Housing boomed, since alternative investments were few, but prices rose beyond the reach of many would-be buyers. So the government tightened property financing.
They got what they wanted: House prices fell for the fifth consecutive month in February. Don’t look for a turnaround. Premier Wen Jiabao said in March that house prices “are still a long way from an appropriate level.”
Meanwhile, China’s central bank hiked bank reserve requirements from 15.5% in early 2010 to 21.5% last year. That’s a caveman tactic and amounts to credit allocation. The People’s Bank raised rates only 1.25 percentage points to keep cheap loans flowing to inefficient state-owned enterprises that employ around a quarter of Chinese and produce 45% of GDP.
What chance does the nonindependent Chinese central bank have in effecting a soft landing when the independent U.S. Fed, with all its sophisticated tools, tried 12 times in the post-World War II era to cool the economy and avoided a recession only once, in the mid-1990s?
Manufacturing is already in contraction, along with retail sales. Exports dominate consumer spending, which is a tiny 34% of GDP. In Brazil it’s 58%, 60% in India, 58% in Germany and 71% in the U.S.
... Europe is a disaster. Bailouts have no terminus, and another Greek rescue is coming. The second bailout gave bondholders €31.50 in new securities for each €100 in old, but the market prices the new paper at 25% of face value.

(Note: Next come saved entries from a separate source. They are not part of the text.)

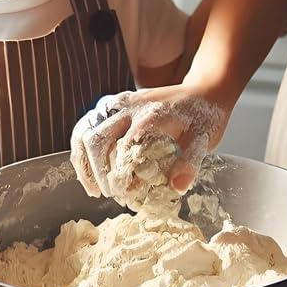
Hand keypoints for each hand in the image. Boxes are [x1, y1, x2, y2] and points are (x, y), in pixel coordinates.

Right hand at [70, 84, 228, 200]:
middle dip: (99, 172)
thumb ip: (191, 161)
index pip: (123, 147)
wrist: (204, 91)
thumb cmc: (204, 117)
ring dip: (84, 163)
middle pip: (96, 139)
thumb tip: (178, 186)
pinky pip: (86, 126)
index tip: (127, 196)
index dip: (121, 176)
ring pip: (84, 131)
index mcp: (150, 115)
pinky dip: (81, 151)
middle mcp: (128, 106)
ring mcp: (117, 104)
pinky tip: (88, 171)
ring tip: (94, 189)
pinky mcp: (113, 106)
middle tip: (111, 194)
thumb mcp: (204, 140)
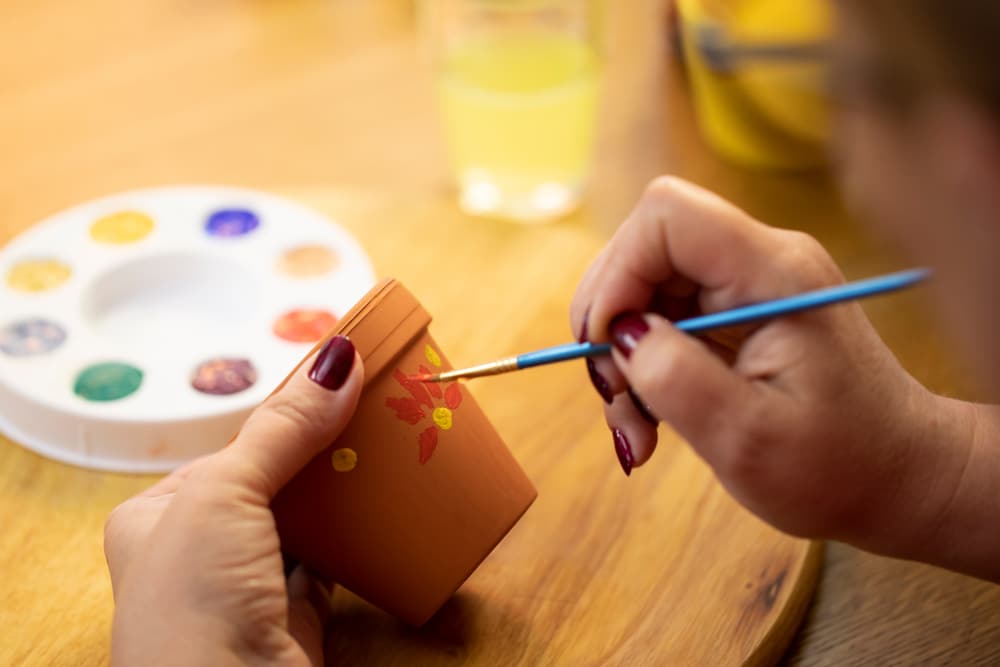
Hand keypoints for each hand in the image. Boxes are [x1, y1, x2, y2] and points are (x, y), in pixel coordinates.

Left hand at [104, 335, 363, 665]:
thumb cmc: (192, 598)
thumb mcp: (224, 491)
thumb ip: (282, 427)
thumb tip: (336, 358)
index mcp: (157, 516)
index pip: (230, 450)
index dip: (280, 419)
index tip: (332, 386)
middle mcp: (198, 552)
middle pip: (271, 483)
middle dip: (318, 454)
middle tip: (368, 412)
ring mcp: (248, 586)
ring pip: (304, 522)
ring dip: (341, 493)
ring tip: (383, 447)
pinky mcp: (294, 616)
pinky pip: (332, 561)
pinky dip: (357, 535)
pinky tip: (382, 506)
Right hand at [570, 177, 975, 554]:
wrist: (899, 479)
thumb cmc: (839, 467)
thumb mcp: (748, 438)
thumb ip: (675, 378)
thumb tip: (618, 334)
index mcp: (774, 273)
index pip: (666, 216)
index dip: (618, 271)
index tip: (607, 345)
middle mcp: (759, 261)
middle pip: (644, 249)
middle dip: (610, 323)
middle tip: (617, 398)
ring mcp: (747, 284)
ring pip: (644, 288)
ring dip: (621, 356)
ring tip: (638, 427)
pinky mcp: (736, 311)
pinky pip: (662, 318)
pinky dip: (642, 367)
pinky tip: (653, 419)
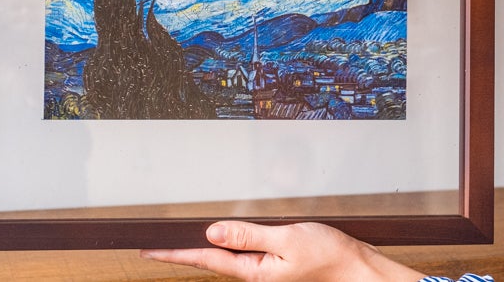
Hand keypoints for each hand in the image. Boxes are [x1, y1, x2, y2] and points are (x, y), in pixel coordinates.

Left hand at [141, 221, 425, 281]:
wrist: (354, 267)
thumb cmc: (328, 255)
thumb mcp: (286, 240)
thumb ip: (248, 235)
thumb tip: (213, 231)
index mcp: (254, 271)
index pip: (206, 260)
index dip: (176, 255)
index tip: (149, 252)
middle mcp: (255, 273)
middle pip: (212, 261)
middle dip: (183, 254)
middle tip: (155, 248)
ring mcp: (265, 270)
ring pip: (227, 258)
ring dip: (204, 250)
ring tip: (179, 244)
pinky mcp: (274, 264)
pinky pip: (243, 254)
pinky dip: (227, 245)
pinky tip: (222, 241)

Cutting off Greece risks contagion and runs on banks in Portugal, Spain and Italy. The European Central Bank has temporarily papered over the problem with €1 trillion in 1%, three-year loans to member banks to spend on sovereign issues—no one else will buy them. The ECB is loading up Germany’s balance sheet with Club Med debt. How much can it stand?
German Chancellor Angela Merkel demands austerity for deadbeat countries, since letting them off the hook invites more profligacy. And she’s right. International Monetary Fund head Christine Lagarde says austerity will drive the Greek economy into depression and civil chaos. She’s right, too.

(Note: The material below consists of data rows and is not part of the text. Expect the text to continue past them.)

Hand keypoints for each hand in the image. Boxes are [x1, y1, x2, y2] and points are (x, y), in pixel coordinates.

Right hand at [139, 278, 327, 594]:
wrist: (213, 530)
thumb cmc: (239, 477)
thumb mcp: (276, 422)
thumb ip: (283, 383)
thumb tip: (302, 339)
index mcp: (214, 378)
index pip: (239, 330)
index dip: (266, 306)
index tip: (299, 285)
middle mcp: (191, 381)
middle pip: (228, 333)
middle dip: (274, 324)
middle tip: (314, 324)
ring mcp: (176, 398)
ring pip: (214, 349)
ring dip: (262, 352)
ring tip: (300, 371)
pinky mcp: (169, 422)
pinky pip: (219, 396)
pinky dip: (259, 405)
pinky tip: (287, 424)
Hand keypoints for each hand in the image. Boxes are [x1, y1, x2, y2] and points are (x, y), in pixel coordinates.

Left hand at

The euro zone financial crisis has spilled over to the real economy, as banks, businesses, households and governments throughout Europe are all trying to retrench. Rising joblessness and falling retail sales—even a 1.1% drop in February for stalwart Germany—confirm the slide.
With the continuing debt crisis and the faltering real economy, I look for a 5% to 6% peak-to-trough drop in GDP, similar to the 5.5% decline in 2008–09. I also see the euro, which I’m short, falling from the current 1.31 U.S. dollars toward parity, even if the euro zone remains intact.
The threat to the U.S. isn’t so much through trade with Europe—euro zone exports are equal to only 2% of U.S. GDP—but through financial conduits. American banks have 25% of their total foreign exposure in the euro zone. The collapse of MF Global, laden with euro zone debt, may be the canary in the coal mine.
THE GOOD NEWS: If both China and Europe experience measurable GDP contraction, then the price of oil will likely decrease to some extent.
THE BAD NEWS: If both China and Europe measurable GDP contraction, and, given that the US never really left the 2008 Great Recession, then one can expect the US's ongoing recession/depression to escalate.